Кураж амбала передался и Храпу, тот тоже иногда был не прочь пересчитать кому-нибудь зубы. И хотя батя запретил, но Храп решил, если начнется — сунуть под шумок одному из легавых в дыхло, чтоб того скрутило. А то и ножичком пырнуть.
…Как к столу Козыря подошел некий тип, Щепкин не видел, отвлекшись на баяниста, чьи переборы на миг заглушили гомон в зале. Белкин толкнул капитана ногой и воскликнул: «Ну, еще по одной?..»
Незнакомец встал напротив налетчика, коротко кивнул и что-то сказал тому. Козырь резко помрачнел. Сердито ответил, дернул головой, словно норовистый жеребец. Расслышать отсюда слова было невозможно, и Щепкин мимолетно подосадовал, что так и не выучился читать по губам. Хоть реплики Козыря разобрать смог бы…
Козырь гостю сесть не предложил, разговаривал с ним, держа на подрагивающих губах усмешку, но глаза были холодные. А руки играли столовым ножом, вертя его так и эдак.
— Контакт… — несколько запоздало констатировал Белкин, украдкой глядя на часы.
— А если не он? — возразил Гоглидзе, но больше для виду.

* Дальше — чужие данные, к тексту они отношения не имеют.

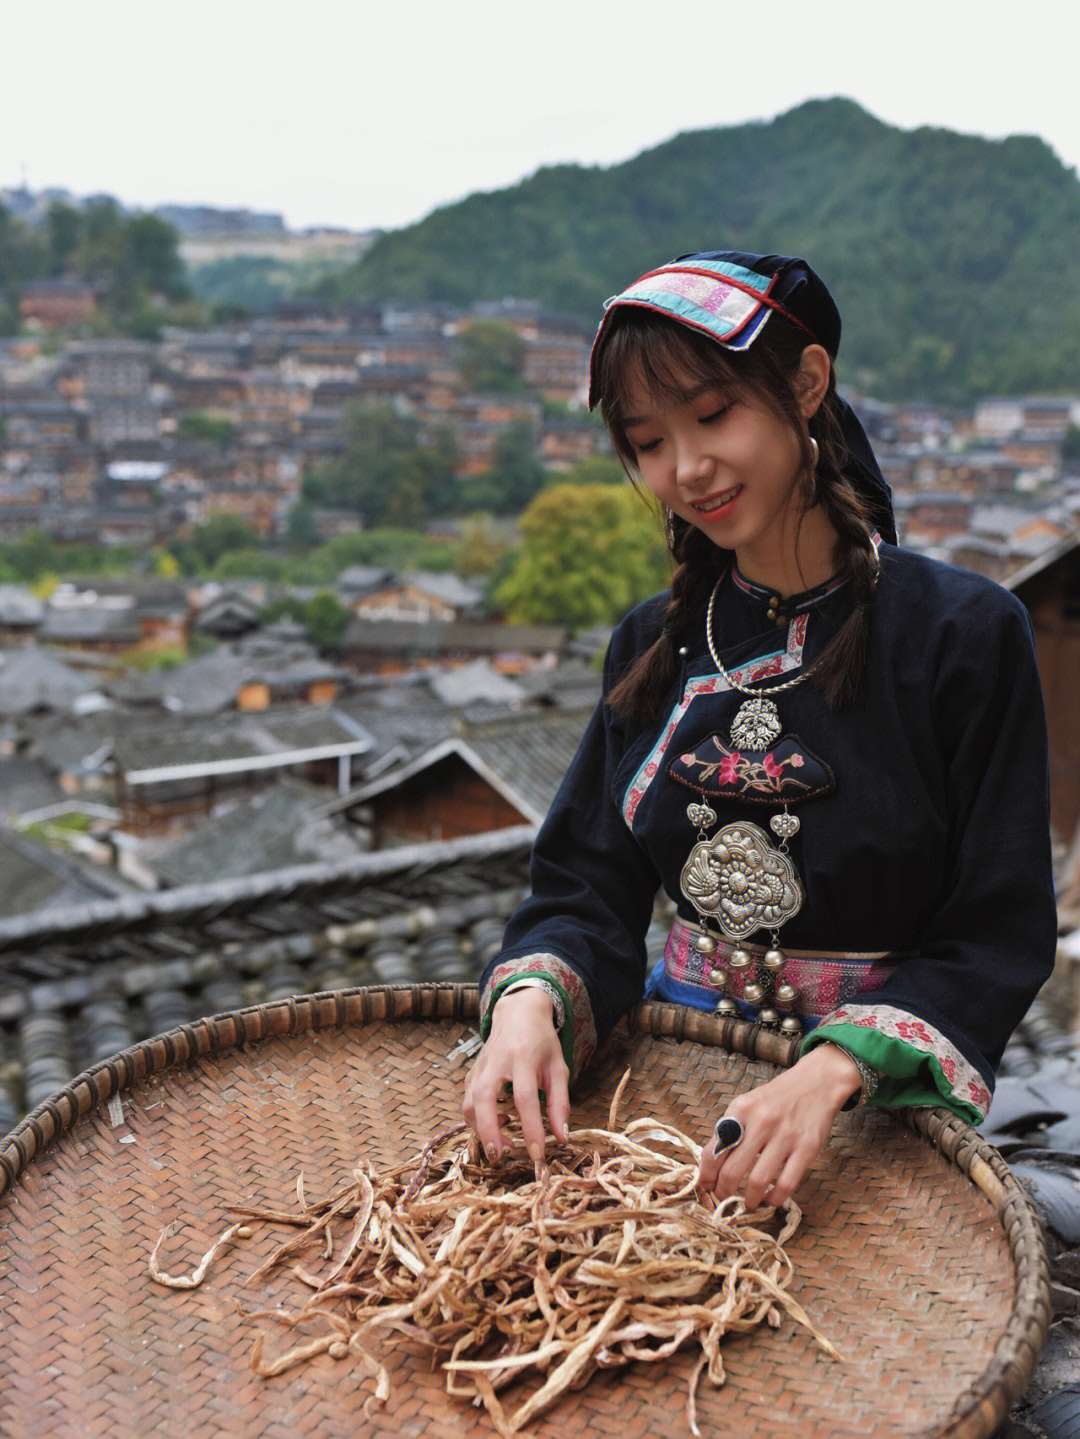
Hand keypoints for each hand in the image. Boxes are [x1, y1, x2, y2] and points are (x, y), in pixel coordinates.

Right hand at [463, 988, 569, 1164]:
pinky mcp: (472, 1073)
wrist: (518, 1013)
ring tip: (502, 1144)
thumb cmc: (542, 1042)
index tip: (537, 1155)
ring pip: (469, 1103)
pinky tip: (496, 1123)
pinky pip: (468, 1101)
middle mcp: (497, 1061)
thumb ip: (560, 1103)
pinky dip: (477, 1119)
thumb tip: (561, 1138)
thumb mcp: (558, 1067)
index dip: (531, 1129)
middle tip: (500, 1158)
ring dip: (481, 1129)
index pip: (525, 1098)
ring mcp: (480, 1067)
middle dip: (489, 1132)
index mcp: (523, 1058)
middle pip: (483, 1099)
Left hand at [697, 1044, 861, 1208]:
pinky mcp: (807, 1148)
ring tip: (748, 1202)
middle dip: (724, 1192)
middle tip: (724, 1199)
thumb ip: (729, 1130)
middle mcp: (761, 1121)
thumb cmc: (776, 1099)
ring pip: (758, 1181)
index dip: (706, 1176)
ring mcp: (785, 1135)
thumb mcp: (747, 1105)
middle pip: (732, 1170)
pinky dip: (775, 1198)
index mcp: (741, 1109)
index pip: (714, 1150)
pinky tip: (770, 1198)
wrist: (816, 1083)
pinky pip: (786, 1184)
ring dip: (750, 1200)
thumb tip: (710, 1167)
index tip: (704, 1187)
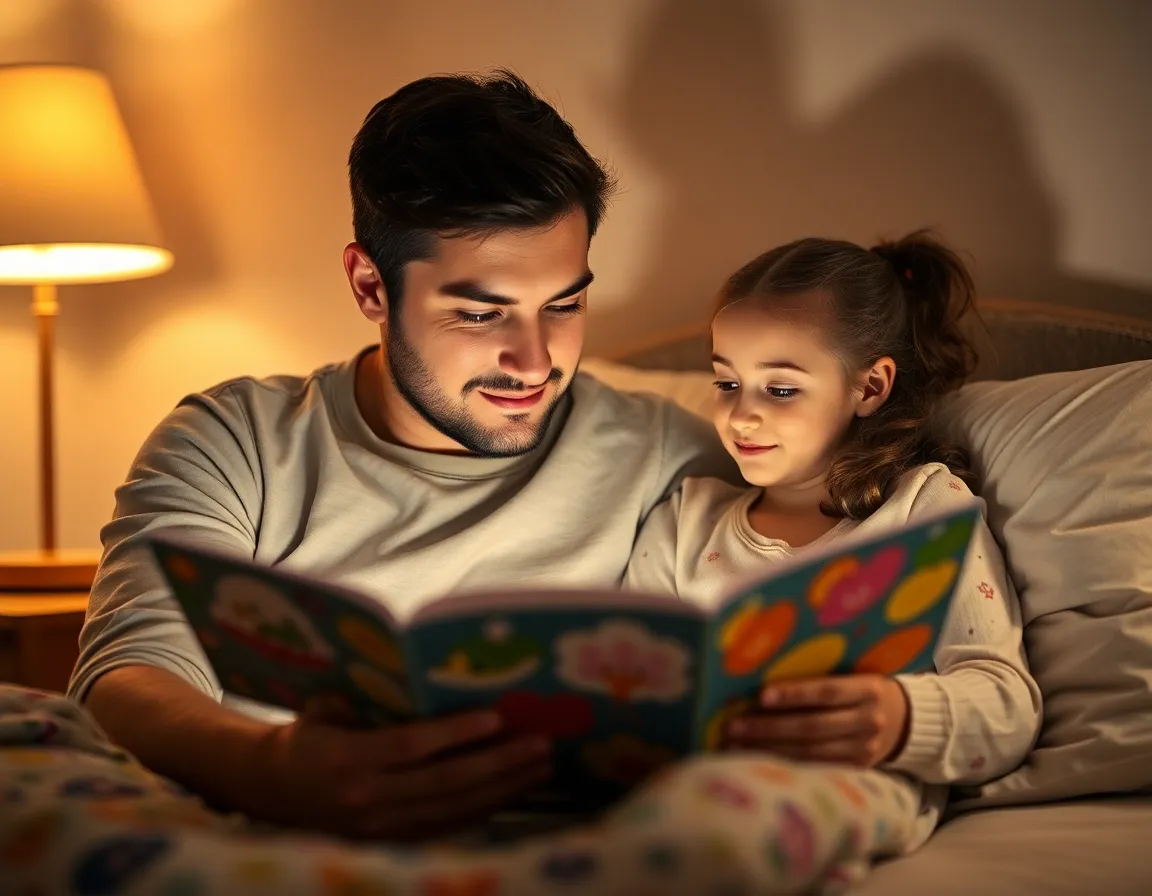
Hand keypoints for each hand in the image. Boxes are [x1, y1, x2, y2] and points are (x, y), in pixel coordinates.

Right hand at [250, 705, 551, 840]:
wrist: (268, 792)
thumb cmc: (305, 736)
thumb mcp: (324, 708)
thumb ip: (364, 697)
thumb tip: (419, 671)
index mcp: (348, 759)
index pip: (412, 748)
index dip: (456, 735)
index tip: (497, 718)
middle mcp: (367, 799)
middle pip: (445, 784)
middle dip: (499, 764)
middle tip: (541, 743)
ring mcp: (381, 827)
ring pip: (454, 810)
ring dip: (503, 788)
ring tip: (542, 765)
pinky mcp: (391, 842)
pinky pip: (447, 827)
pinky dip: (485, 809)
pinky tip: (515, 790)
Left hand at [726, 675, 909, 766]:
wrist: (907, 719)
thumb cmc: (864, 688)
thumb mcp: (854, 674)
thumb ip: (821, 674)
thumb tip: (765, 669)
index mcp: (868, 689)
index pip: (826, 692)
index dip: (794, 694)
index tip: (761, 696)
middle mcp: (869, 721)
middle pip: (812, 727)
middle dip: (769, 728)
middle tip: (733, 726)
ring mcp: (864, 749)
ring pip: (811, 752)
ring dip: (770, 750)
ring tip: (736, 746)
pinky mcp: (858, 769)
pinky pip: (817, 768)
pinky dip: (786, 765)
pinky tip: (760, 761)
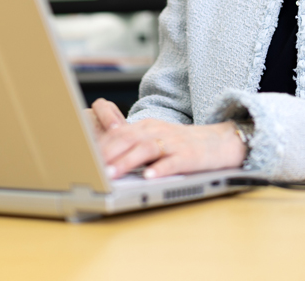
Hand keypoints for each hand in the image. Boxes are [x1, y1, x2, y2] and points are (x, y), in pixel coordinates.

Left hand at [90, 103, 246, 179]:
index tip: (84, 156)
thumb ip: (134, 144)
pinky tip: (149, 177)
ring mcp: (174, 143)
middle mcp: (158, 131)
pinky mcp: (189, 156)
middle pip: (129, 139)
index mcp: (148, 126)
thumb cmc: (184, 144)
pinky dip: (160, 168)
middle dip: (108, 153)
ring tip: (112, 174)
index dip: (101, 144)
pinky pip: (173, 161)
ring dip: (127, 161)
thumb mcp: (156, 138)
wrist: (220, 141)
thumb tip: (105, 157)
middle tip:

А сам впился глазами в невзрачного типчика, потом отвел взгляд, кашлянул.
— Что делаем, командир?
— Ждем… — ответил Щепкин, сам стараясь не глазеть на стол Козыря. — Надо сигнал дать, чтобы его на улице приняли.
— Опа! Диана пошла! — вдруг сказал Белкин с долей изумления в голосе.
Капитан обернулся.
Диана и один из ее сотрапезников — что повыше и поплечистее — вышли из-за стола и начали танцевать. До них в центре зала уже двигались две пары — шустрые парнишки вертели своих мазелей кто во что горазд. Девахи из начинающих блядей крутили задами и томно закатывали глазки. Так что Диана и ее кавалер вышли вполне к месту. И стали ловко откалывать коленца, смещаясь к столу Козыря.